During one of the missions, Scarab and his brothers-in-arms had to clear a building. The scouts received a warning that the enemy might be there. When the first group entered, they came under fire. It became clear that there was an enemy in the building.
Russian servicemen transmitted over the radio that they were being stormed, and immediately the scouts came under shelling from a mortar and FPV. But the Ukrainian fighters managed to establish control over the building. They eliminated three Russians and captured one. It turned out that the prisoner had entered Kupyansk through a gas pipe.
From 50 to 70 Russians entered through the pipes
At the beginning of September, Russian troops were spotted at the exit of a gas pipe in the village of Radkivka, near Kupyansk. The Russians entered the pipe in Lyman Pershyi, which they control on the left bank of the Oskil, and exited near the city, remaining unnoticed.
"The situation worsened when Holubivka came under their control. They got access to the pipes, and the situation with Kupyansk itself began to deteriorate. First of all, the fact that they crossed the river played a role. But the pipe also played its big role," says Donor, platoon commander of the 151st Separate Reconnaissance and Assault Battalion.
Enemy infantry exited the pipe in a very convenient place — near a forest in which they could disperse and then move further into the city.
"See what a little hole? It was hit. And right away the trees start farther on. They can run across to the forest, and catching them farther is very hard. There are a lot of trees. They have places to hide. We were just trying to catch them near the trees," drone operator White recounts, showing a video of strikes on the pipe exits on his phone.
The prisoner captured by Scarab's group while clearing Kupyansk said that it was very stuffy and dark in the pipe, and when the Russians exited it, they felt disoriented. The prisoner, according to him, was given the task to hole up in Kupyansk and transmit information. He had been in the city for about a week.
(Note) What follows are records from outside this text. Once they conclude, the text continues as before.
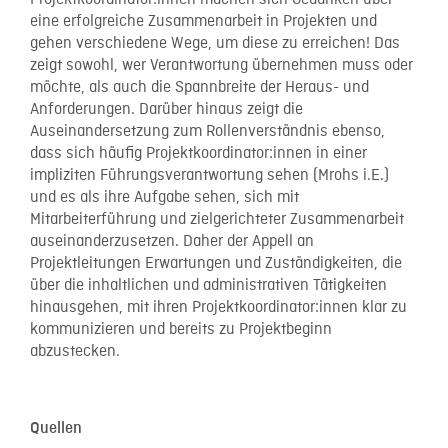
eine erfolgreiche Zusammenarbeit in Projekten und
gehen verschiedene Wege, um diese zu erreichen! Das
zeigt sowohl, wer Verantwortung übernehmen muss oder
möchte, als auch die Spannbreite der Heraus- und
Anforderungen. Darüber hinaus zeigt die
Auseinandersetzung zum Rollenverständnis ebenso,
dass sich häufig Projektkoordinator:innen in einer
impliziten Führungsverantwortung sehen (Mrohs i.E.)
und es als ihre Aufgabe sehen, sich mit
Mitarbeiterführung und zielgerichteter Zusammenarbeit
auseinanderzusetzen. Daher der Appell an
Projektleitungen Erwartungen und Zuständigkeiten, die
über die inhaltlichen und administrativen Tätigkeiten
hinausgehen, mit ihren Projektkoordinator:innen klar zu
kommunizieren und bereits zu Projektbeginn
abzustecken.
Quellen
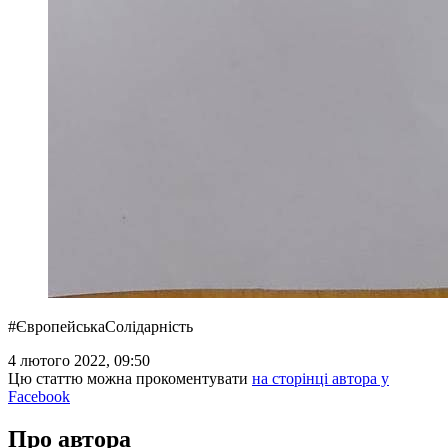
#ЄвропейськаСолідарність
4 лютого 2022, 09:50
Цю статтю можна прокоментувати
на сторінці автора у
Facebook
Про автора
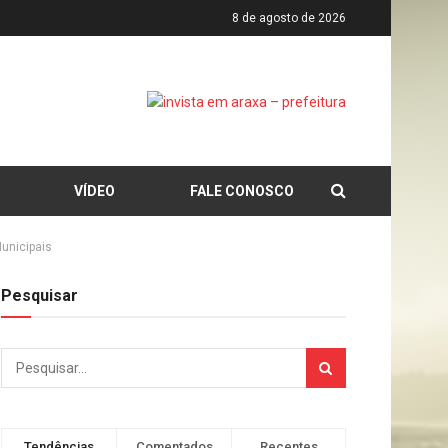
8 de agosto de 2026
VÍDEO
FALE CONOSCO
unicipais
Pesquisar
Tendências
Comentados
Recentes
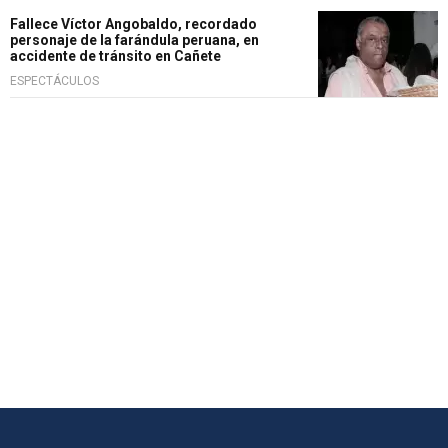
Fallece Víctor Angobaldo, recordado
personaje de la farándula peruana, en
accidente de tránsito en Cañete
ESPECTÁCULOS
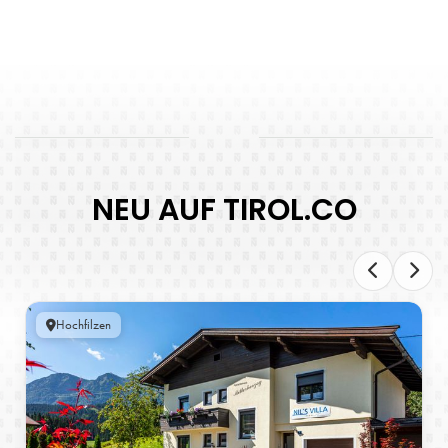
NEU AUF TIROL.CO
Hochfilzen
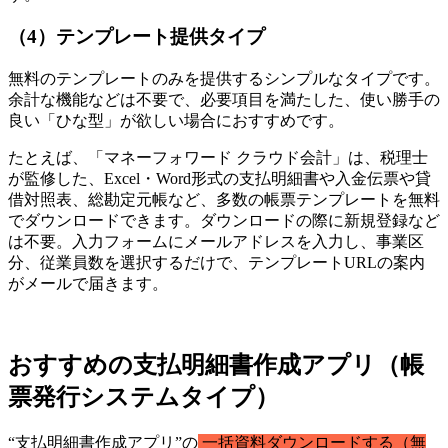
（4）テンプレート提供タイプ
無料のテンプレートのみを提供するシンプルなタイプです。
余計な機能などは不要で、必要項目を満たした、使い勝手の
良い「ひな型」が欲しい場合におすすめです。
たとえば、「マネーフォワード クラウド会計」は、税理士
が監修した、Excel・Word形式の支払明細書や入金伝票や貸
借対照表、総勘定元帳など、多数の帳票テンプレートを無料
でダウンロードできます。ダウンロードの際に新規登録など
は不要。入力フォームにメールアドレスを入力し、事業区
分、従業員数を選択するだけで、テンプレートURLの案内
がメールで届きます。
おすすめの支払明細書作成アプリ（帳
票発行システムタイプ）
“支払明細書作成アプリ”の
一括資料ダウンロードする（無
According to Ukrainian scouts, the Russians exited the pipe in several places. Approximately 50–70 people managed to use the pipe before they were detected. As Donor from the 151st Reconnaissance and Assault Battalion recounted, soon most of the enemy infantry was detected, and all the pipe exits were put under surveillance.
"If not destroyed, then controlled. Those on our side, inside with razor wire and already controlled from above either by machine gun or infantry group," Donor assures.
"We still need to dig up the potatoes"
"A guided aerial bombKAB hit here. Minus six houses," Passenger shows the smashed mess of what was once houses.
In the cameras of the Mavic quacopters, locals keep appearing. You can make out a grandmother in a robe on the porch of a house or a woman walking with bags in the direction of the exit from the city. The soldiers assume she will try to reach an evacuation point.
In Kupyansk, nearly 700 residents remain. Evacuations from there are no longer being conducted. Officially, Kupyansk is closed to entry. Only fighters can get there. The only way for civilians to get out of the city is to leave on their own or ask the military for evacuation.
"In this house, they were doing repairs, fixing the roof a month ago. The owners came and say: 'We still need to dig up the potatoes.' I say: 'Maybe not today.' Such optimists," Passenger marvels.
Ukrainian troops complain that civilians in the city complicate their work, since Russians sometimes also dress in ordinary clothes. Donor from the 151st Reconnaissance and Assault Battalion recounts that some locals even help the invading forces. One of the prisoners said that two local women brought him food.
"The Russians have contacts of people who were under occupation in 2022, they contact them. Also, already in Kupyansk proper, they can meet in the yard like that and make friends," Donor says.